Most at-home devices cost between $200 and $500 as a one-time purchase. You’ll use them every one to two weeks for the first couple of months, then taper off to monthly or less frequent sessions. They require the same hair-and-skin-tone compatibility as professional lasers: dark hair on light to medium skin tones responds best. Many devices have a specific attachment or setting for the bikini area, but always check that the manufacturer lists the pubic region as a safe treatment zone, since not all models do.
Results take longer to appear than with professional laser and the reduction percentage is generally lower, but the convenience and cost savings are substantial if you’re patient enough to stick with the schedule.
Preventing Ingrown Hairs
Ingrown hairs are the most common complaint across every pubic hair removal method. They happen when a hair curls back into the skin instead of growing outward, creating a red, often painful bump that can become infected.

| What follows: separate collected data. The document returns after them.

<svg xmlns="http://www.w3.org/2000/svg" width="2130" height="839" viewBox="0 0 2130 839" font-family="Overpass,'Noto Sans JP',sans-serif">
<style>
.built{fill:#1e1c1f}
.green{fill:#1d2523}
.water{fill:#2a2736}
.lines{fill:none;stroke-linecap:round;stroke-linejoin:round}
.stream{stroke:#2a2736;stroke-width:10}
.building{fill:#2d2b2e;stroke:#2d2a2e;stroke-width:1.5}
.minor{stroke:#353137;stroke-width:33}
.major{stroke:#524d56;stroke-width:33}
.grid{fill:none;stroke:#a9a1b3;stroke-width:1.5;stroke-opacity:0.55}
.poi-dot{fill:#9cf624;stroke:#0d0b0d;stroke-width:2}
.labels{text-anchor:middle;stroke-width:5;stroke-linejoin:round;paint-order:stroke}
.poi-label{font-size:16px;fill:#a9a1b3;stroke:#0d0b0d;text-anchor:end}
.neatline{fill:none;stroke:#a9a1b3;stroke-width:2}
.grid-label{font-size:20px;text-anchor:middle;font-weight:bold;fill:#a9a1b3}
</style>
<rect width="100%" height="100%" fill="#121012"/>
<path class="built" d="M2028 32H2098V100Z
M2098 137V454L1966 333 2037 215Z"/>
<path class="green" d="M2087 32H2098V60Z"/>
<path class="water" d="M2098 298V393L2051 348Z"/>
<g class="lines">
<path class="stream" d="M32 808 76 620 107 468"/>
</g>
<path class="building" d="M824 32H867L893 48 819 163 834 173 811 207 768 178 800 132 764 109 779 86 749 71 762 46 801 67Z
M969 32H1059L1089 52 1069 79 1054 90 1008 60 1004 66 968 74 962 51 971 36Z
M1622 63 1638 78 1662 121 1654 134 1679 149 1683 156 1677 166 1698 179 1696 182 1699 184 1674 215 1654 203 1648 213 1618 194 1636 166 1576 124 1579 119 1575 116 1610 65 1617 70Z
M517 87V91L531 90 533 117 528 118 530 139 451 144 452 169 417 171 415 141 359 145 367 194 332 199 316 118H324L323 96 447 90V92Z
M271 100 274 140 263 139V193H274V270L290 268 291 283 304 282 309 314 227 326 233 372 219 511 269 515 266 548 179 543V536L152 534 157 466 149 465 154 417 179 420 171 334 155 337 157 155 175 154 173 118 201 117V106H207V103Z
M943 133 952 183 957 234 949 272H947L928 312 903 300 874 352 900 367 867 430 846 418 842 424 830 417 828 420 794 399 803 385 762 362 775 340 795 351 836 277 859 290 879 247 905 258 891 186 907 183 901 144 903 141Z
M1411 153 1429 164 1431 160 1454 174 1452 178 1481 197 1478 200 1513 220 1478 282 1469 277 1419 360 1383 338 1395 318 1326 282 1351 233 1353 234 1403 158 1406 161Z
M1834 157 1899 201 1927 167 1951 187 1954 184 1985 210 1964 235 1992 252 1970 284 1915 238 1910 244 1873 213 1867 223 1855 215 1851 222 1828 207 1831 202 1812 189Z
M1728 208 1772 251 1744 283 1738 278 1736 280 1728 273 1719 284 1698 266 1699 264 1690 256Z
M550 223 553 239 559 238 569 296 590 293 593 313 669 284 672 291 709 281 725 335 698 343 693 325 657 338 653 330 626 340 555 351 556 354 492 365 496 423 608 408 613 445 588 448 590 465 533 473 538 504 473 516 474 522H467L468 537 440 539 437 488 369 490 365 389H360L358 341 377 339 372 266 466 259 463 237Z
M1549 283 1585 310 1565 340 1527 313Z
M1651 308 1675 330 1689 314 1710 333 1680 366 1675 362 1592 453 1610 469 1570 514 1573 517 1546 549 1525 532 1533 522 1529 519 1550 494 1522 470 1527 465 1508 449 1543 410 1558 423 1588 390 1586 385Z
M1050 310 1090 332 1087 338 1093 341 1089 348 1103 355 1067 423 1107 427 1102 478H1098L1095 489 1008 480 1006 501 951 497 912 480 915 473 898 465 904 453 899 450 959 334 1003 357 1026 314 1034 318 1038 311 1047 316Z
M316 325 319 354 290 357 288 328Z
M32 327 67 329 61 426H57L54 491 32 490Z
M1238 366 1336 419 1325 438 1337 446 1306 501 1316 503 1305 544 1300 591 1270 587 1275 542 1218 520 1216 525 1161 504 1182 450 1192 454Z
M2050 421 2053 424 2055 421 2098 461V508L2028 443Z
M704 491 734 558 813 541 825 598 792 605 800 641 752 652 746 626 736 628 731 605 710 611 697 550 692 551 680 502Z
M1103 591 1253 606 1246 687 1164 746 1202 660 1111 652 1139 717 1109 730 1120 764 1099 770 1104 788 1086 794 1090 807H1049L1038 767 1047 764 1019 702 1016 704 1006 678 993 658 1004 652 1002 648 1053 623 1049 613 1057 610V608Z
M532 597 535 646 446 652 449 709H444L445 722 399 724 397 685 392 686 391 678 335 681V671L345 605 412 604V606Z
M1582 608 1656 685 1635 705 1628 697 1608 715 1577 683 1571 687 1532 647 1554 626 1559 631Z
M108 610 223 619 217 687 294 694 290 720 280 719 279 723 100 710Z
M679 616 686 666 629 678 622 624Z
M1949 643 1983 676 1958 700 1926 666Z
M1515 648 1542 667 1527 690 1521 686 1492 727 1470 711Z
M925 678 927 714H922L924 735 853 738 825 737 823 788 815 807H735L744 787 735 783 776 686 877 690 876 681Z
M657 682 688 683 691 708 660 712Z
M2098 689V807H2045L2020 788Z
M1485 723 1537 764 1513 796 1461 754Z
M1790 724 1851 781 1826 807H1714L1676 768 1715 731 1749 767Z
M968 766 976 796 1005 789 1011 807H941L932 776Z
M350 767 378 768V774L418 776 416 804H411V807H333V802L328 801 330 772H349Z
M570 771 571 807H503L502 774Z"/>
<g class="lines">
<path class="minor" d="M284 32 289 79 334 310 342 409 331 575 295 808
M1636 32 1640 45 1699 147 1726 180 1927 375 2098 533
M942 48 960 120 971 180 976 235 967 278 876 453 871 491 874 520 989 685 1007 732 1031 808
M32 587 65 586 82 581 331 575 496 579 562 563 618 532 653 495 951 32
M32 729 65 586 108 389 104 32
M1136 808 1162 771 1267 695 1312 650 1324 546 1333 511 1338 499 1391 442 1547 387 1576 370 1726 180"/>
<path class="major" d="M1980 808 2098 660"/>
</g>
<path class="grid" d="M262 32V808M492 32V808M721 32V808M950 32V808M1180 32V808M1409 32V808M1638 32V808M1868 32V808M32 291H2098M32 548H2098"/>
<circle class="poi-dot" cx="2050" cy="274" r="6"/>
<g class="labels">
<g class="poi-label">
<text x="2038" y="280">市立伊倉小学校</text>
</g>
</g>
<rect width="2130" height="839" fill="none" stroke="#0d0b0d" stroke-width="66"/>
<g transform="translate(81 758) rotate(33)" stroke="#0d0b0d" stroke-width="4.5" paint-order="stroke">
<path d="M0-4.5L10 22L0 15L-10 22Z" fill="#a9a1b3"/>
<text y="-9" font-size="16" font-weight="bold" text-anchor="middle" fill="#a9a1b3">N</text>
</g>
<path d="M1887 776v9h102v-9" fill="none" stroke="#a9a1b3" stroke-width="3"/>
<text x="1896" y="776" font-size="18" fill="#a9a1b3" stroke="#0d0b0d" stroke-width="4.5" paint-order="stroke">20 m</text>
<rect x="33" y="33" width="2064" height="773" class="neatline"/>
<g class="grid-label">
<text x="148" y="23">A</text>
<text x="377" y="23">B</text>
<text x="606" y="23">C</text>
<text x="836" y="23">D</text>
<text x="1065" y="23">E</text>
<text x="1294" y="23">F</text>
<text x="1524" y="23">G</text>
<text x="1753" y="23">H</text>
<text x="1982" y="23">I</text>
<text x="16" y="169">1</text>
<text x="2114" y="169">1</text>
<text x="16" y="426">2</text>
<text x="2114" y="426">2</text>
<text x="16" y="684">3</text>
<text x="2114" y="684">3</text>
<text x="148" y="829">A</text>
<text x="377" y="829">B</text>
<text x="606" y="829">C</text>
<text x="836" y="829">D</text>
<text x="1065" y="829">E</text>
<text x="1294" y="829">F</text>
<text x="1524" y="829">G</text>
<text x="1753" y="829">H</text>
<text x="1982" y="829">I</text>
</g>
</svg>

Regular exfoliation is the single most effective prevention strategy. A gentle physical scrub or a product containing glycolic acid speeds up skin cell turnover and keeps the surface clear so hairs can grow out freely. Benzoyl peroxide helps if you’re prone to infected bumps, and products with retinoids (vitamin A derivatives) encourage healthy skin renewal. Start exfoliating two to three days after hair removal, not immediately, since raw skin needs time to recover first. Wearing loose cotton underwear for the first day or two after any removal method also reduces friction that traps hairs.
Risks Worth Knowing About
Most complications from pubic hair removal are minor: skin abrasion, ingrown hairs, folliculitis, and contact irritation. In survey data, about 5% of people who regularly remove pubic hair reported experiencing an actual infection at some point. More serious but rarer complications include vulvar irritation and spread of viral skin infections like molluscum contagiosum, which can take hold when the skin barrier is broken.
The risk profile changes by method. Shaving carries the highest rate of ingrown hairs and micro-cuts. Waxing can cause burns and removes a layer of skin cells, leaving the area temporarily more vulnerable. Laser and IPL carry a small risk of burns or pigmentation changes, especially on darker skin tones or if settings are too high. Sugaring has the lowest complication profile overall because it doesn’t adhere to skin and uses no heat.
Choosing Based on Your Priorities
- Lowest cost: Shaving, followed by at-home IPL over time
- Longest-lasting results: Professional laser, then at-home IPL
- Least irritation: Sugaring for temporary removal, laser for long-term
- Most convenient: Shaving for speed, at-home IPL for set-and-forget maintenance
- Best for sensitive skin: Sugaring over waxing, laser over repeated shaving
If you can afford the upfront cost, professional laser offers the best long-term value and the least ongoing skin irritation. If you prefer a lower-commitment approach, sugaring gives you waxing-level results with less trauma to the skin. Shaving works in a pinch but creates the most problems with regular use. At-home IPL devices sit in a practical middle ground: more effective than shaving, less expensive than professional laser, and usable on your own schedule.